Activity
Whenever a line carries the word "across", pull it out of the entries.

++++++++++++++++++++

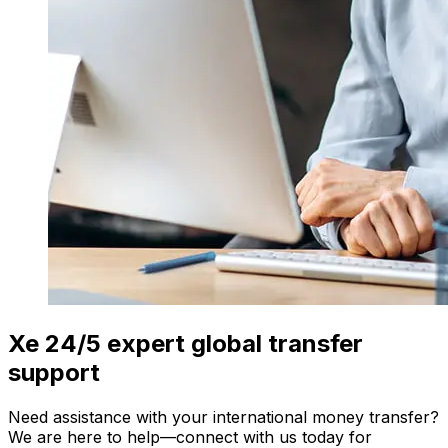
Xe 24/5 expert global transfer
support
Need assistance with your international money transfer?
We are here to help—connect with us today for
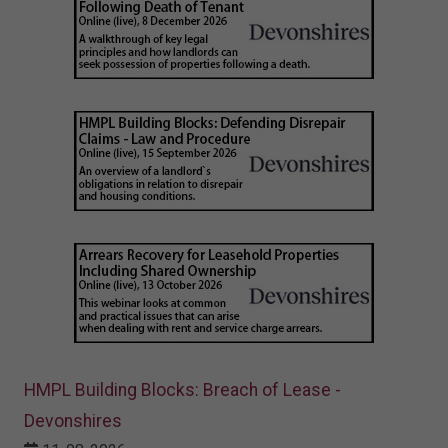
HMPL Building Blocks: Breach of Lease -
Devonshires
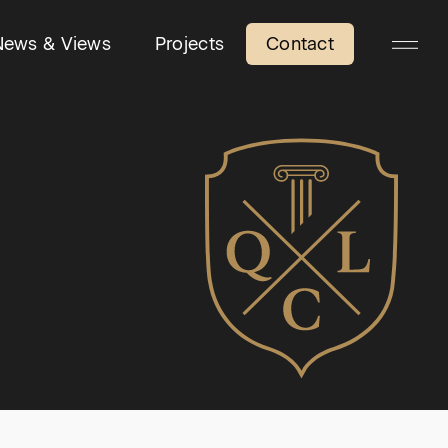
News & Views
Projects
Contact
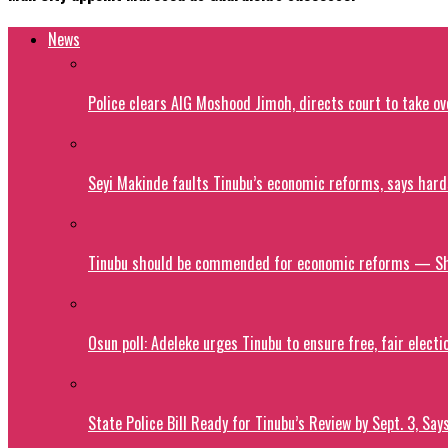
News
Police clears AIG Moshood Jimoh, directs court to take o
Seyi Makinde faults Tinubu’s economic reforms, says hard
Tinubu should be commended for economic reforms — S
Osun poll: Adeleke urges Tinubu to ensure free, fair electi
State Police Bill Ready for Tinubu’s Review by Sept. 3, Say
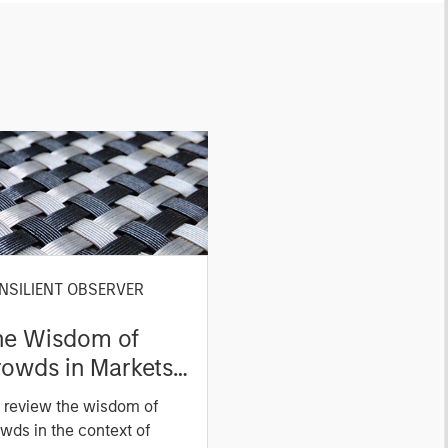
NSILIENT OBSERVER
he Wisdom of
owds in Markets:
owd Behavior in
 review the wisdom of
ediction, Betting,
wds in the context of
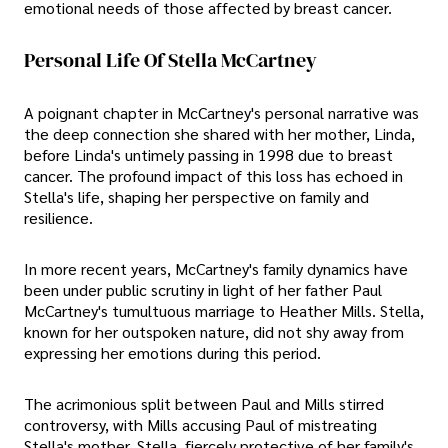
emotional needs of those affected by breast cancer.
Personal Life Of Stella McCartney
A poignant chapter in McCartney's personal narrative was
the deep connection she shared with her mother, Linda,
before Linda's untimely passing in 1998 due to breast
cancer. The profound impact of this loss has echoed in
Stella's life, shaping her perspective on family and
resilience.
In more recent years, McCartney's family dynamics have
been under public scrutiny in light of her father Paul
McCartney's tumultuous marriage to Heather Mills. Stella,
known for her outspoken nature, did not shy away from
expressing her emotions during this period.
The acrimonious split between Paul and Mills stirred
controversy, with Mills accusing Paul of mistreating
Stella's mother. Stella, fiercely protective of her family's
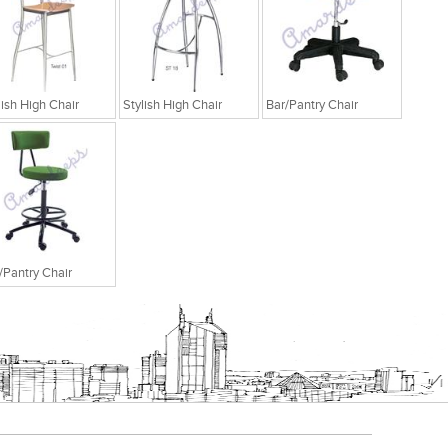
lish High Chair
Stylish High Chair
Bar/Pantry Chair
/Pantry Chair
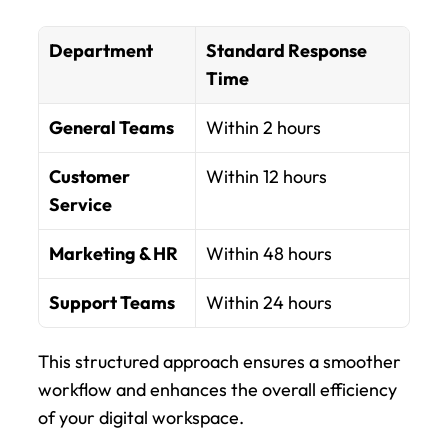
Department
Standard Response 
Time
General Teams
Within 2 hours
Customer 
Within 12 hours
Service
Marketing & HR
Within 48 hours
Support Teams
Within 24 hours
This structured approach ensures a smoother 
workflow and enhances the overall efficiency 
of your digital workspace.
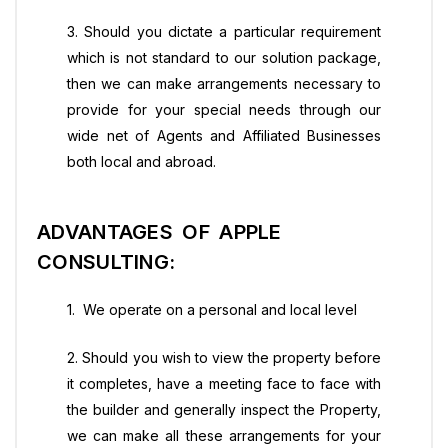
3. Should you dictate a particular requirement
which is not standard to our solution package,
then we can make arrangements necessary to
provide for your special needs through our
wide net of Agents and Affiliated Businesses
both local and abroad.
ADVANTAGES OF APPLE
CONSULTING:
1. We operate on a personal and local level
2. Should you wish to view the property before
it completes, have a meeting face to face with
the builder and generally inspect the Property,
we can make all these arrangements for your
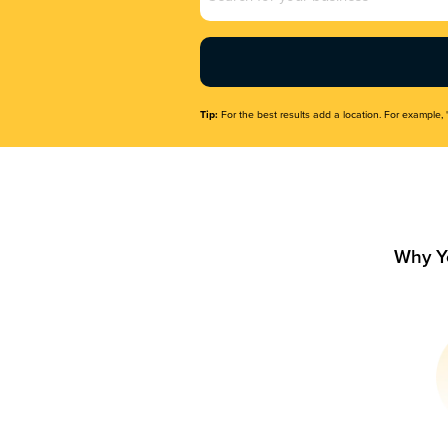
Name
(Required)
Tip:
For the best results add a location. For example, 
Why Y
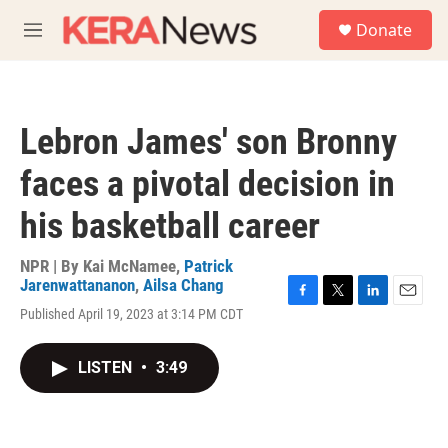
Skip to main content
S
Donate
e
M
a
e
r
n
c
u
h
Lebron James' son Bronny
u
e
faces a pivotal decision in
r
y
his basketball career
NPR | By
Kai McNamee
,
Patrick
Jarenwattananon
,
Ailsa Chang
F
T
L
E
Published April 19, 2023 at 3:14 PM CDT
a
w
i
m
c
i
n
a
e
t
k
i
LISTEN
•
3:49
b
t
e
l
o
e
d
o
r
I
k
n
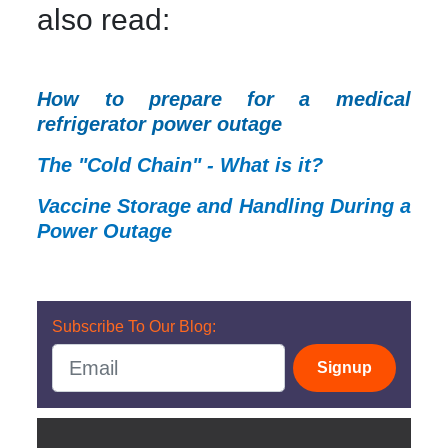
also read:
How to prepare for a medical
refrigerator power outage
The "Cold Chain" - What is it?
Vaccine Storage and Handling During a
Power Outage
Subscribe To Our Blog:
Signup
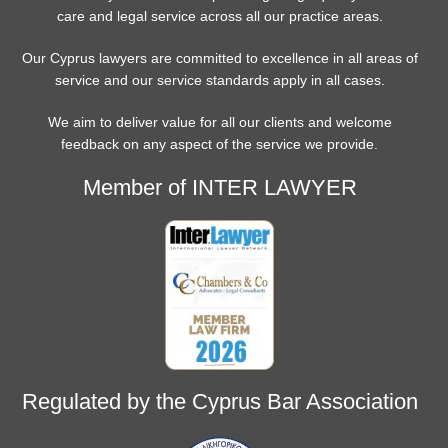
care and legal service across all our practice areas.
Our Cyprus lawyers are committed to excellence in all areas of
service and our service standards apply in all cases.
We aim to deliver value for all our clients and welcome
feedback on any aspect of the service we provide.
Member of INTER LAWYER
Regulated by the Cyprus Bar Association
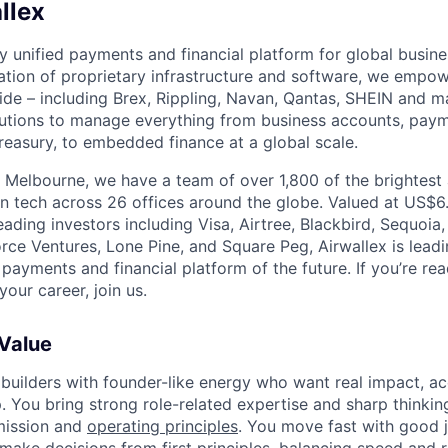
llex
nly unified payments and financial platform for global busi
tion of proprietary infrastructure and software, we empo
de – including Brex, Rippling, Navan, Qantas, SHEIN and m
olutions to manage everything from business accounts, pay
asury, to embedded finance at a global scale.
 Melbourne, we have a team of over 1,800 of the brightest
in tech across 26 offices around the globe. Valued at US$6.
ading investors including Visa, Airtree, Blackbird, Sequoia
rce Ventures, Lone Pine, and Square Peg, Airwallex is leadi
 payments and financial platform of the future. If you’re r
our career, join us.
 Value
 builders with founder-like energy who want real impact, ac
. You bring strong role-related expertise and sharp thinkin
mission and
operating principles
. You move fast with good 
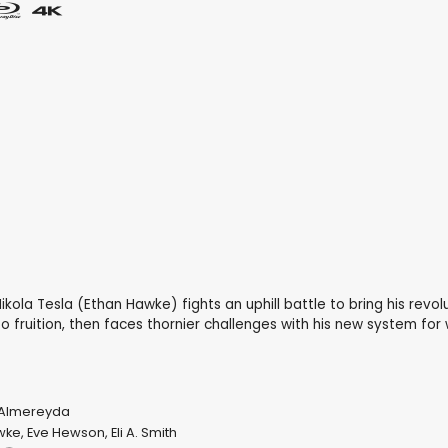
y Nikola Tesla (Ethan Hawke) fights an uphill battle to bring his revo
to fruition, then faces thornier challenges with his new system for
 Almereyda
wke
,
Eve Hewson
,
Eli A. Smith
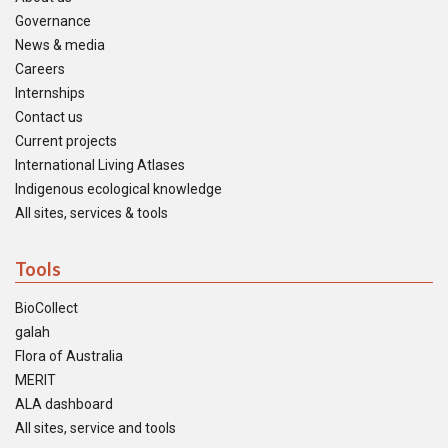
Governance
News & media
Careers
Internships
Contact us
Current projects
International Living Atlases
Indigenous ecological knowledge
All sites, services & tools
Tools
BioCollect
galah
Flora of Australia
MERIT
ALA dashboard
All sites, service and tools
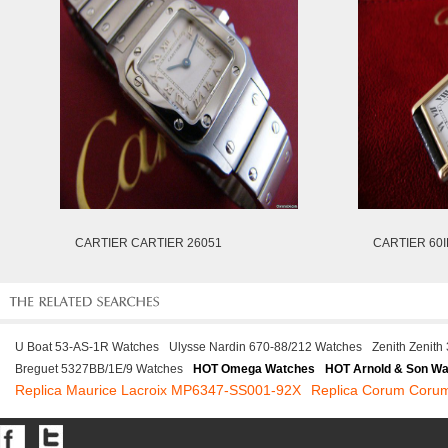
CARTIER CARTIER 26051
CARTIER 60I
U Boat 53-AS-1R Watches
Ulysse Nardin 670-88/212 Watches
Zenith Zenit
Breguet 5327BB/1E/9 Watches
HOT Omega Watches
HOT Arnold & Son W
Replica Maurice Lacroix MP6347-SS001-92X
Replica Corum Coru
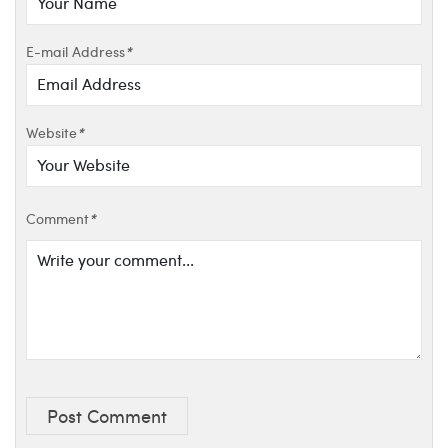
E-mail Address
*
Website
*
Comment
*
Post Comment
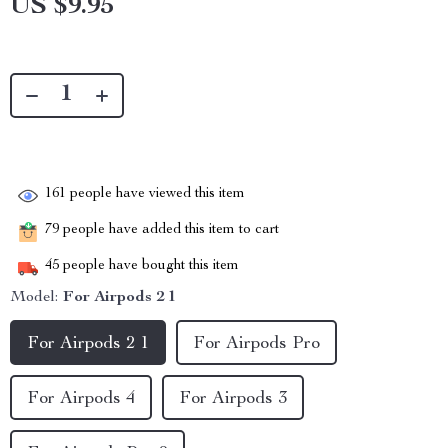
US $9.95
161
people have viewed this item
79
people have added this item to cart
45
people have bought this item
Model:
For Airpods 2 1
For Airpods 2 1
For Airpods Pro
For Airpods 4
For Airpods 3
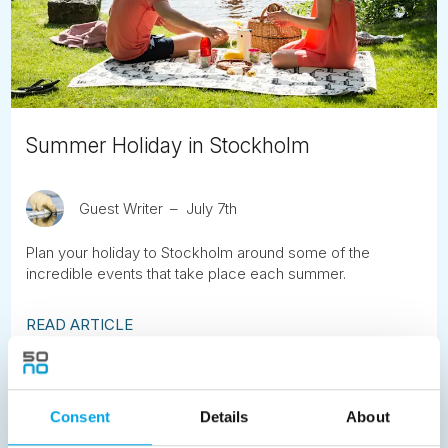
Summer Holiday in Stockholm
Guest Writer
July 7th
Plan your holiday to Stockholm around some of the
incredible events that take place each summer.
READ ARTICLE
Previous
1
2
3
4
5
6
7
Consent
Details
About
8
9
10
11
12
13
14
15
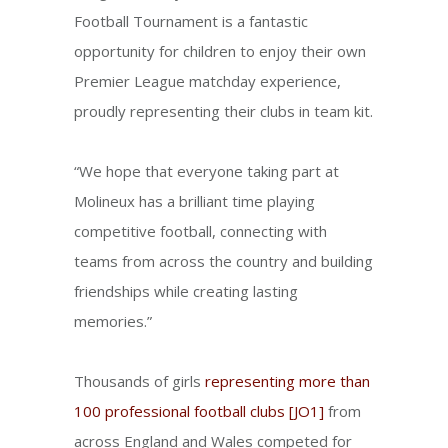
Football Tournament is a fantastic
opportunity for children to enjoy their own
Premier League matchday experience,
proudly representing their clubs in team kit.
“We hope that everyone taking part at
Molineux has a brilliant time playing
competitive football, connecting with
teams from across the country and building
friendships while creating lasting
memories.”
Thousands of girls
representing more than
100 professional football clubs
[JO1]
from
across England and Wales competed for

++++++++++++++++++++

Result
care and legal service across all our practice areas.
in tech across 26 offices around the globe. Valued at US$6.
teams from across the country and building
across England and Wales competed for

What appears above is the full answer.